* [Exercise instructions]: Your answer should be the exact lines of the data below from the one containing "10 € HUMANIC Gutscheincode für fast alle" through the one containing "vor 2 Tagen geprüft"; please include nothing else.

Record set section start

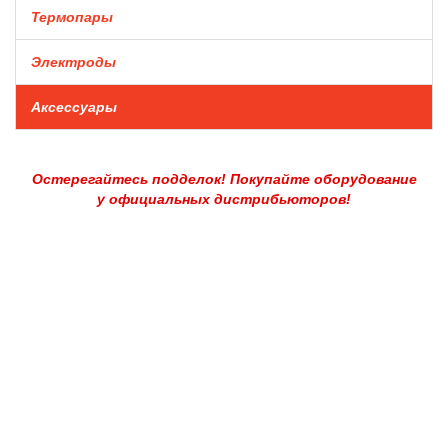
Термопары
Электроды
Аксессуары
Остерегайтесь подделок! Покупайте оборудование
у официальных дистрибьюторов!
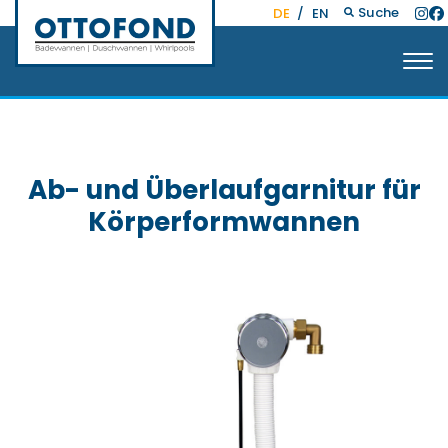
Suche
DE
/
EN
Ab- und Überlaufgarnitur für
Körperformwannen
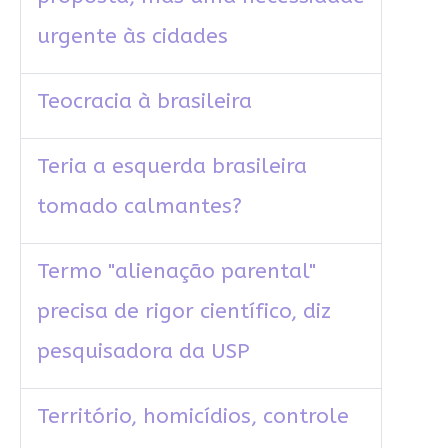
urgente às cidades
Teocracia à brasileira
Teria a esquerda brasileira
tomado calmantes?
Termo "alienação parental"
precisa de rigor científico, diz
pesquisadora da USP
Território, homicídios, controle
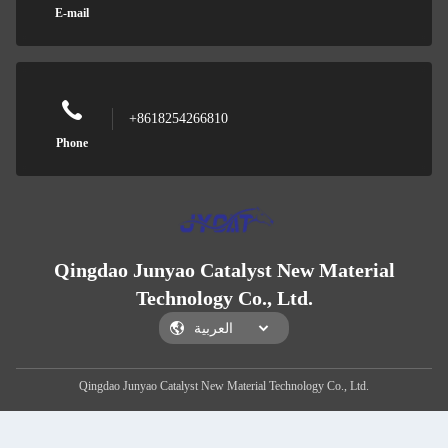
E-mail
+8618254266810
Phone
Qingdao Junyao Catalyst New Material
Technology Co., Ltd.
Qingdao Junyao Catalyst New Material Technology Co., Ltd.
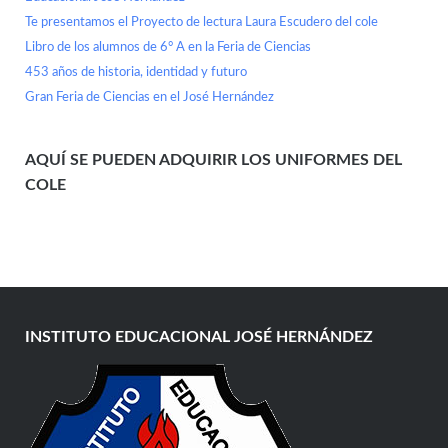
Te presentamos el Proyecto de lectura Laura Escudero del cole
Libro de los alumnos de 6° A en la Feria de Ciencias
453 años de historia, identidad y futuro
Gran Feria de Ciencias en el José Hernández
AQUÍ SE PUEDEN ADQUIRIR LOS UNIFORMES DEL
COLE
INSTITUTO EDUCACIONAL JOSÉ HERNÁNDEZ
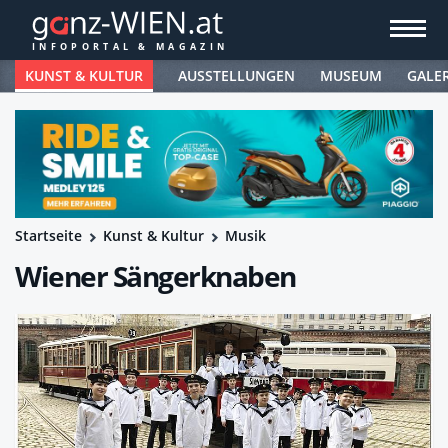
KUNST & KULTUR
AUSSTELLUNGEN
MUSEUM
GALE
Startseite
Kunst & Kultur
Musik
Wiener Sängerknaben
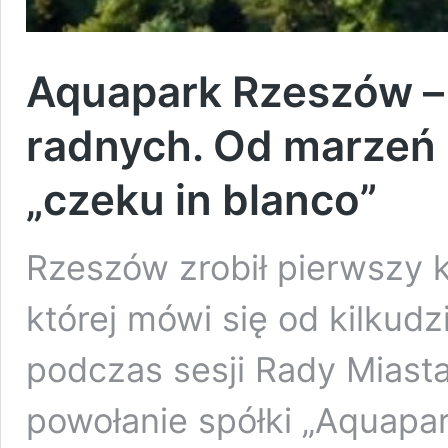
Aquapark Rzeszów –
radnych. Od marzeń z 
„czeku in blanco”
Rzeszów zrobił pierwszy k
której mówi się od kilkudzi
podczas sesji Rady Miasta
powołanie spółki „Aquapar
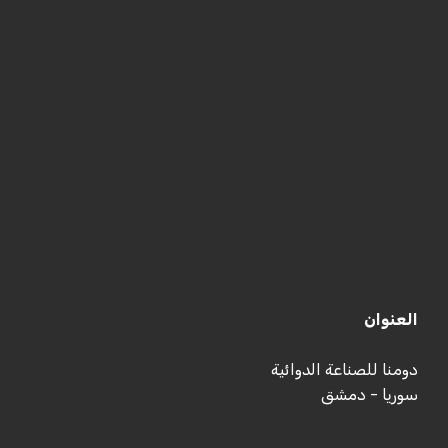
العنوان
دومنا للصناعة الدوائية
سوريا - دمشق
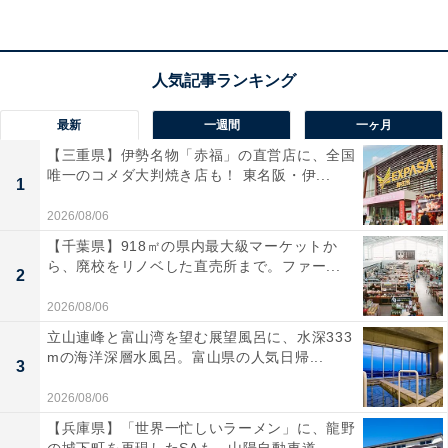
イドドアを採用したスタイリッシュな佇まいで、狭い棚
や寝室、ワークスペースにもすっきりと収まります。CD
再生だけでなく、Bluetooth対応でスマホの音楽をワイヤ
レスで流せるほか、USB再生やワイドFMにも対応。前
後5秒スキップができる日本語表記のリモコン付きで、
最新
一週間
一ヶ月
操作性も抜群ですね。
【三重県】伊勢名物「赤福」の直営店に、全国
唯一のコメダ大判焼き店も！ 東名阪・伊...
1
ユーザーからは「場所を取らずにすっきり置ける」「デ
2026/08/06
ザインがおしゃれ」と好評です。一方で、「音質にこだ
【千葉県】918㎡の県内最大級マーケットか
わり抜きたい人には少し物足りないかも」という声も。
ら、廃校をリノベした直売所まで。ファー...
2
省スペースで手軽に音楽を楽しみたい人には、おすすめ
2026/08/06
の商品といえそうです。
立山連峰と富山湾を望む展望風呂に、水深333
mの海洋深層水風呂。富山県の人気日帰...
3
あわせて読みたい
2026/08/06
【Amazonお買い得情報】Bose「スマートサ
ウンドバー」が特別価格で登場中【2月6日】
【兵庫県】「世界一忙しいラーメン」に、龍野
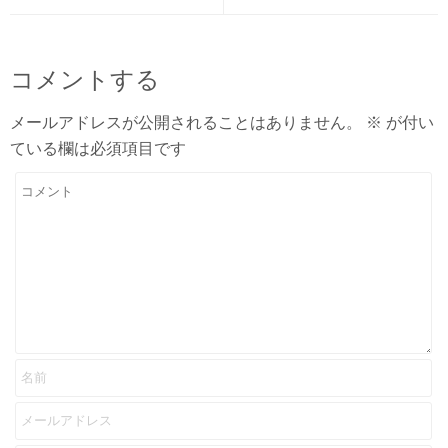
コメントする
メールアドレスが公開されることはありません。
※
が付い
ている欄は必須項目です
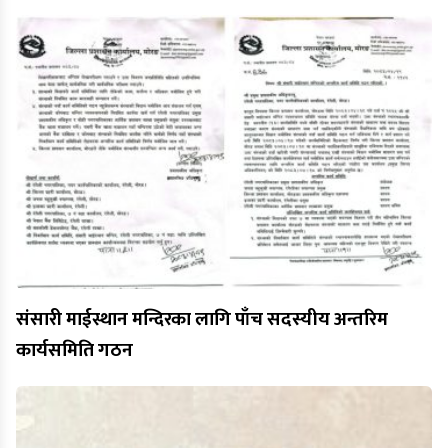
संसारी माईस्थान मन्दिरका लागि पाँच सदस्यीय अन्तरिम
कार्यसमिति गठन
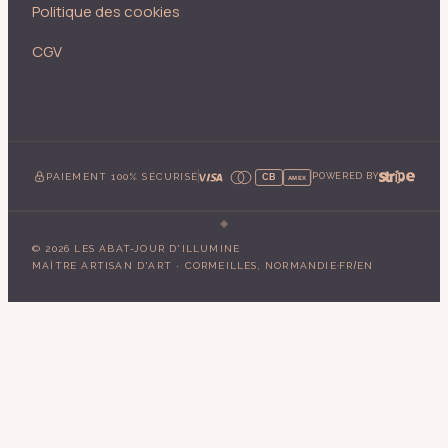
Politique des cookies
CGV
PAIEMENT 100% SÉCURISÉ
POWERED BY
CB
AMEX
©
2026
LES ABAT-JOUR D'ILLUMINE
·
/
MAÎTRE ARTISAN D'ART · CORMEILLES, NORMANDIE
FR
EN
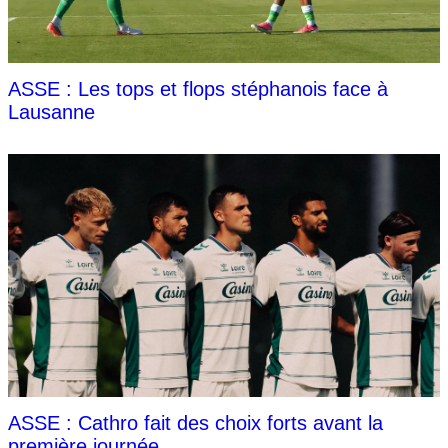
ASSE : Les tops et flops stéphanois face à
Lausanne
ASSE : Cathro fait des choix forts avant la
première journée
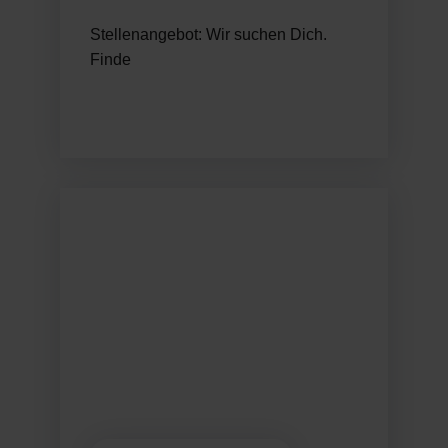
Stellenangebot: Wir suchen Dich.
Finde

Record set section end
Record set section start

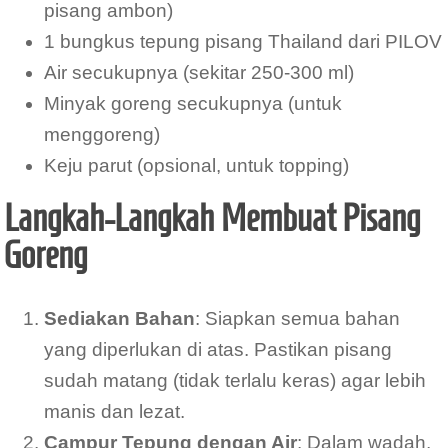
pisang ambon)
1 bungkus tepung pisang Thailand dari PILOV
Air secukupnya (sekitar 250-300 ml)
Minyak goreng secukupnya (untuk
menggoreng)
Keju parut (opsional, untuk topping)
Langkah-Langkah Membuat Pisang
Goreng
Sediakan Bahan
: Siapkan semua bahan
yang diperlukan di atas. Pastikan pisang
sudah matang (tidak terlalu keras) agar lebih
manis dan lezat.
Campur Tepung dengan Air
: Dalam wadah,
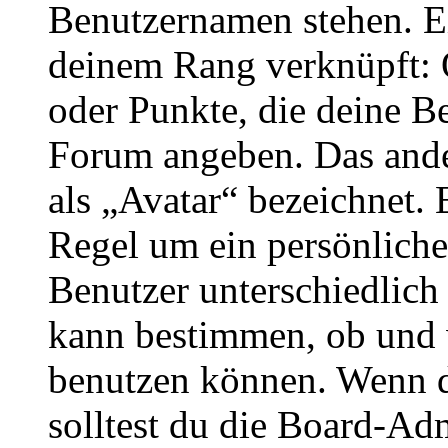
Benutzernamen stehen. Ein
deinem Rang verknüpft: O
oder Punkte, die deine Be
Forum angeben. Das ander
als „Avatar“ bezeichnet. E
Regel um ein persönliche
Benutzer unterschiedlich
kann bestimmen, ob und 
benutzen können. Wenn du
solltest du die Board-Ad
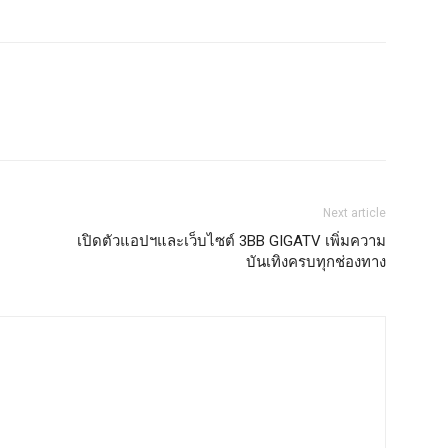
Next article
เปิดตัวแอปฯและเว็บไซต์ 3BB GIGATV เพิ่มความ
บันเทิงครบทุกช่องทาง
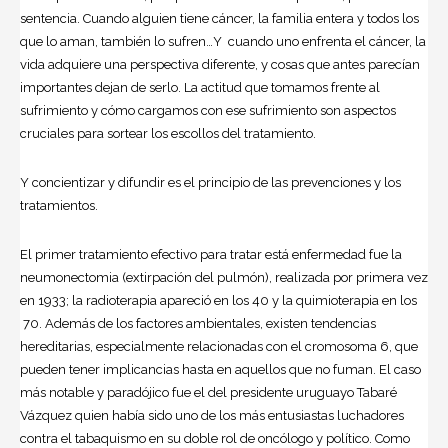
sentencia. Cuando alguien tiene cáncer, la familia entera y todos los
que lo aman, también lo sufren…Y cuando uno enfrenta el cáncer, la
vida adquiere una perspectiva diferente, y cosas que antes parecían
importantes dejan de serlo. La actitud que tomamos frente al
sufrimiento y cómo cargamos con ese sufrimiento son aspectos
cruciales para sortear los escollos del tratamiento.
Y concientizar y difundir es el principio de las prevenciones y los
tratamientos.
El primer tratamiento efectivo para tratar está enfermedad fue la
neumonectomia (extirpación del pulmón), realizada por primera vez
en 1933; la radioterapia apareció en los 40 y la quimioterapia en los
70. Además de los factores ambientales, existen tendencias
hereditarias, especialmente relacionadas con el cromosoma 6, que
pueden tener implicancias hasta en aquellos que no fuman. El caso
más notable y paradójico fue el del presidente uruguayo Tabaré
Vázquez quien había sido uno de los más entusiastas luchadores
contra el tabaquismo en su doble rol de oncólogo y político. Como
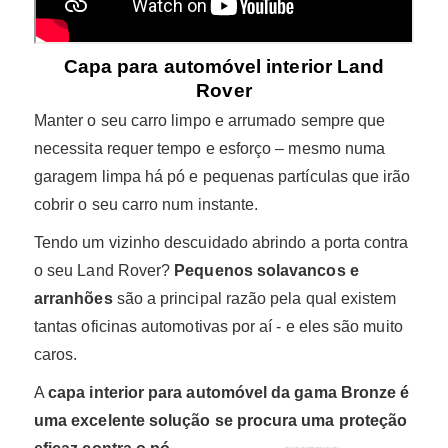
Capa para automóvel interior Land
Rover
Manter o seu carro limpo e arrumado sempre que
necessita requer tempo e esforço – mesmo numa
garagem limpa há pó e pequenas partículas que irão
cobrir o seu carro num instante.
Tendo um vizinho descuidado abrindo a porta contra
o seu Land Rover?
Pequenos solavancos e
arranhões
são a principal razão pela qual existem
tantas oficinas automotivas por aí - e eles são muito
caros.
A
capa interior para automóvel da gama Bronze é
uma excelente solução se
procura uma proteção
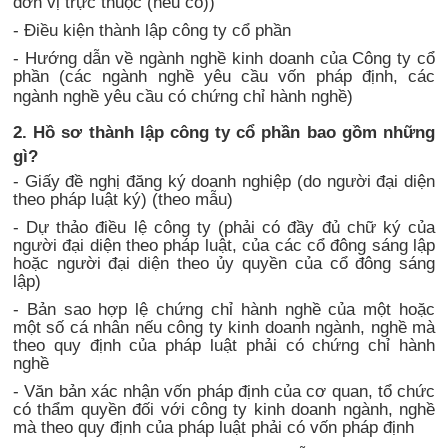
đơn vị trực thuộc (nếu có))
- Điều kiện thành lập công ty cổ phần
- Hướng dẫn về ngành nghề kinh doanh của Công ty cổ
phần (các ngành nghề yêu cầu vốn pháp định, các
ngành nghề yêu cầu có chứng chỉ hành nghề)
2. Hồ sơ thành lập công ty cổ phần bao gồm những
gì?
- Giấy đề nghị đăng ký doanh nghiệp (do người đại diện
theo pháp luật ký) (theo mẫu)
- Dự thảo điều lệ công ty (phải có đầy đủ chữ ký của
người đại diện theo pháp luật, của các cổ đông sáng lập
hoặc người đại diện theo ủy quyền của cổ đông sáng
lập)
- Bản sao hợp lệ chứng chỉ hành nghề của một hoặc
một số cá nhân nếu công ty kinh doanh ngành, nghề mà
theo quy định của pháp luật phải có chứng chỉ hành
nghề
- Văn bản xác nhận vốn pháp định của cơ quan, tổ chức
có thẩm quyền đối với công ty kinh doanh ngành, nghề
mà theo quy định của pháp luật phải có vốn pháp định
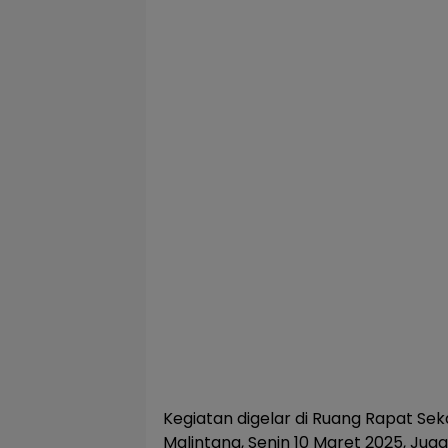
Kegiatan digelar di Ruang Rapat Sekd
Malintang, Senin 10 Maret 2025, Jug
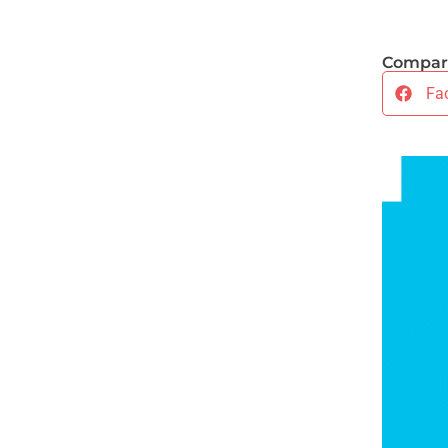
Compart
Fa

Record set section end
Record set section start

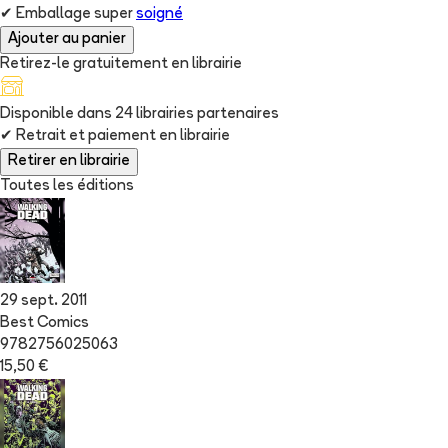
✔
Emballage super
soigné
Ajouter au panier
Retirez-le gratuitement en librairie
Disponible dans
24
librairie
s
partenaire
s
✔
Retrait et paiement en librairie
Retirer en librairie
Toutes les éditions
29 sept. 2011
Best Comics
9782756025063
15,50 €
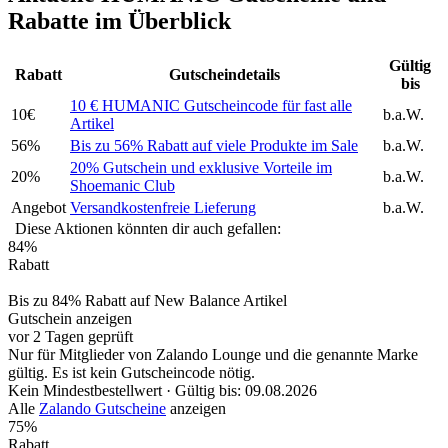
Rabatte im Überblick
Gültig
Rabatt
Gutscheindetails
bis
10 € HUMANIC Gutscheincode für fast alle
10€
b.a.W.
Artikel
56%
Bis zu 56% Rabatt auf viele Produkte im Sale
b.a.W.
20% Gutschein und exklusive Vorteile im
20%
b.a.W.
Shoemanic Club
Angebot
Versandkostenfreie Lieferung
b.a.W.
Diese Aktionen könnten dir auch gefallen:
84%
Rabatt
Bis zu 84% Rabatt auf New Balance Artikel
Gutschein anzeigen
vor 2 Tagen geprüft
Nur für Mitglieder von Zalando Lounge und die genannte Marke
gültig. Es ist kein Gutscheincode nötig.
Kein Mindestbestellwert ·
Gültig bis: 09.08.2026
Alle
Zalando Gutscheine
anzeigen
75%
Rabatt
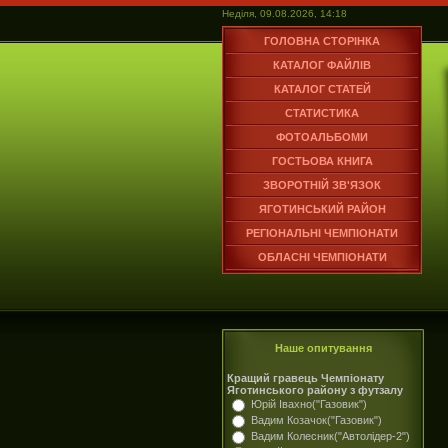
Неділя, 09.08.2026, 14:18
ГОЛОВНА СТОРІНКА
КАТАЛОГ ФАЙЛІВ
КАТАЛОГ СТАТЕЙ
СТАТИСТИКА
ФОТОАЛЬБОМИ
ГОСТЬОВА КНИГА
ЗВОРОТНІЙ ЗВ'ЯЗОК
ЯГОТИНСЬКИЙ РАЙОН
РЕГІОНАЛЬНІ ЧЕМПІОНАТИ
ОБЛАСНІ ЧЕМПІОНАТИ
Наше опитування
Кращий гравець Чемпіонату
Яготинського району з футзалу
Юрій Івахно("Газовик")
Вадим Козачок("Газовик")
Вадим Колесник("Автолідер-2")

Record set section end

* [Response to this task]:
10 € HUMANIC Gutscheincode für fast alle
10€
b.a.W.
Artikel
56%
Bis zu 56% Rabatt auf viele Produkte im Sale
b.a.W.
20% Gutschein und exklusive Vorteile im
20%
b.a.W.
Shoemanic Club
Angebot
Versandkostenfreie Lieferung
b.a.W.
Diese Aktionen könnten dir auch gefallen:
84%
Rabatt
Bis zu 84% Rabatt auf New Balance Artikel
Gutschein anzeigen
vor 2 Tagen geprüft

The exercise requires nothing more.